For more on the death of democracy at KOOP, may I suggest you read: www.texasobserver.org/showArticle.asp?ArticleID=186 [by Chronicle News Editor Michael King] and www.michaelbluejay.com/savekoop. So here's a tip of the fez to all there who continue to boycott KOOP Radio in 2627.
What a ride! "Riding With Sancho Panza" brought smiles and near tears to my eyes as I recalled my Spanish literature course at then Texas Western College (now UT at El Paso) circa 1962 ["Letters @ 3am," Jan. 7]. The course was taught in Spanish, and we read the complete work in one glorious semester; it was taught by Dr. John Sharp, which indeed he was. My life was so lively as there was an off-campus Bar Sevilla owned and hosted by Pepita de Sevilla, who invariably would gallop to the entrance to greet his patrons in a lavishly warm announcement to those indoors of one's arrival. Entering his taberna was like stepping into this authentic scene furnished with rustic wooden tabletops anchored by aged round wine barrels brought to life by our quixotic host any night of the week as he poured wine from his botas and introduced poets and flamenco dancers. Thank you, Michael Ventura, for my deliciously treasured flashback. I can see, hear, and smell it as though it were yesterday.
Wild Horses Plight
Thank you for the well-written article describing the current plight of America's wild horses ["Wild Horses Into French Fries," News, Jan. 7]. However, don't forget, they slaughter them in Illinois as well. In a slaughterhouse owned by an individual from Belgium who imports the meat for Belgians.

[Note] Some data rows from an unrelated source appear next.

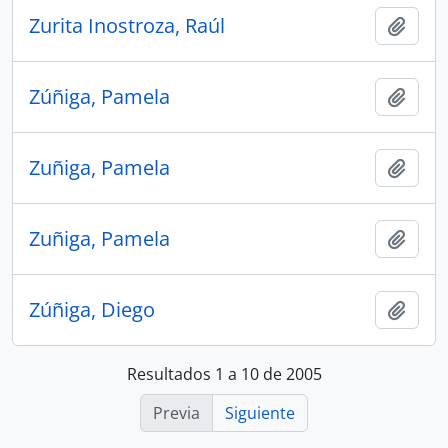
Zurita Inostroza, Raúl
Añadi
Zúñiga, Pamela
Añadi
Zuñiga, Pamela
Añadi
Zuñiga, Pamela
Añadi
Zúñiga, Diego
Añadi
Resultados 1 a 10 de 2005
Previa
Siguiente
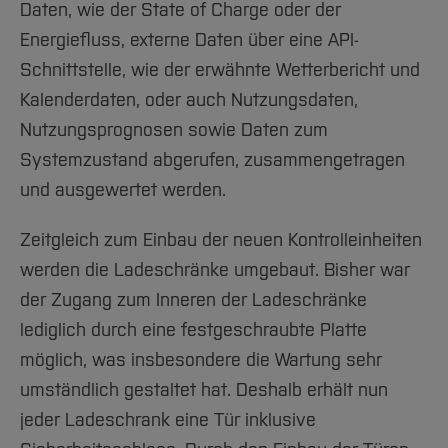
Daten, wie der State of Charge oder der
Energiefluss, externe Daten über eine API-
Schnittstelle, wie der erwähnte Wetterbericht und
Kalenderdaten, oder auch Nutzungsdaten,
Nutzungsprognosen sowie Daten zum
Systemzustand abgerufen, zusammengetragen
und ausgewertet werden.
Zeitgleich zum Einbau der neuen Kontrolleinheiten
werden die Ladeschränke umgebaut. Bisher war
der Zugang zum Inneren der Ladeschränke
lediglich durch eine festgeschraubte Platte
möglich, was insbesondere die Wartung sehr
umständlich gestaltet hat. Deshalb erhält nun
jeder Ladeschrank eine Tür inklusive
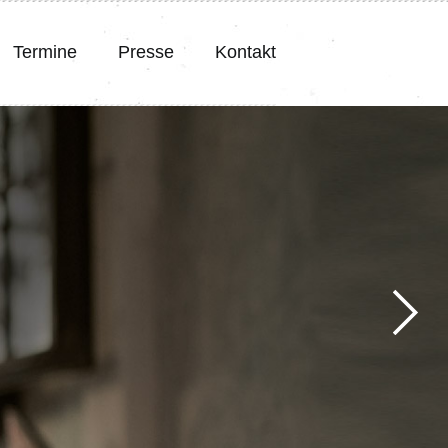
Termine
Presse
Kontakt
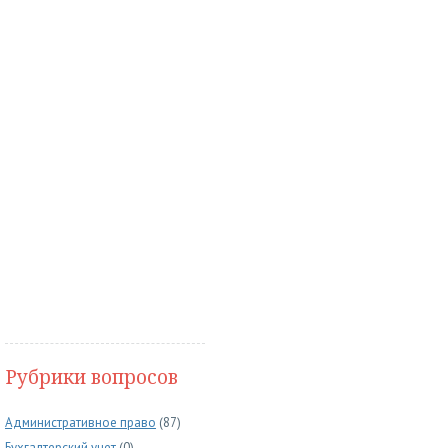
Рубрики вопросов
Административное право
(87)
Бухгалтерский учет
(0)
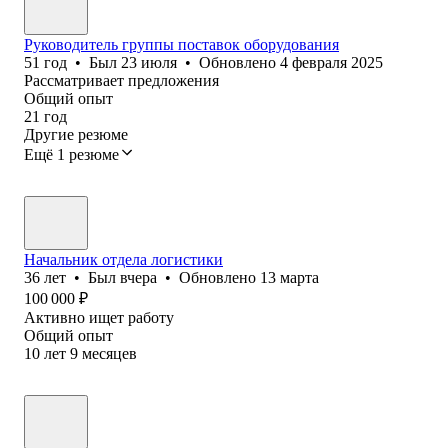
Руководитель группы поставок оборудования
51
год
•
Был
23 июля
•
Обновлено
4 февраля 2025
Рассматривает предложения
Общий опыт
21
год
Другие резюме
Ещё 1 резюме
Начальник отдела логистики
36
лет
•
Был
вчера
•
Обновлено
13 марта
100 000
₽
Активно ищет работу
Общий опыт
10
лет
9
месяцев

[Rachel Proctor May responds: Good catch. I missed the fact that the Illinois slaughterhouse, which had been closed since 2002 because of a fire, was once again open for business. Double yee-haw.]
How's the Garden Coming?
If only this could be a New Year. But we know it's old, as old as the wind that blew us here. It would be nice to think that the Republicans will protect us from the terrorists, the Democrats keep us safe from the Republicans, and the fringe radicals will save us from each other, but it's more likely that we're going to get blindsided by a series of unfortunate incidents.
So ... how's the garden coming along? What? Too early? Why ... it's never too early, dear. It's never too early.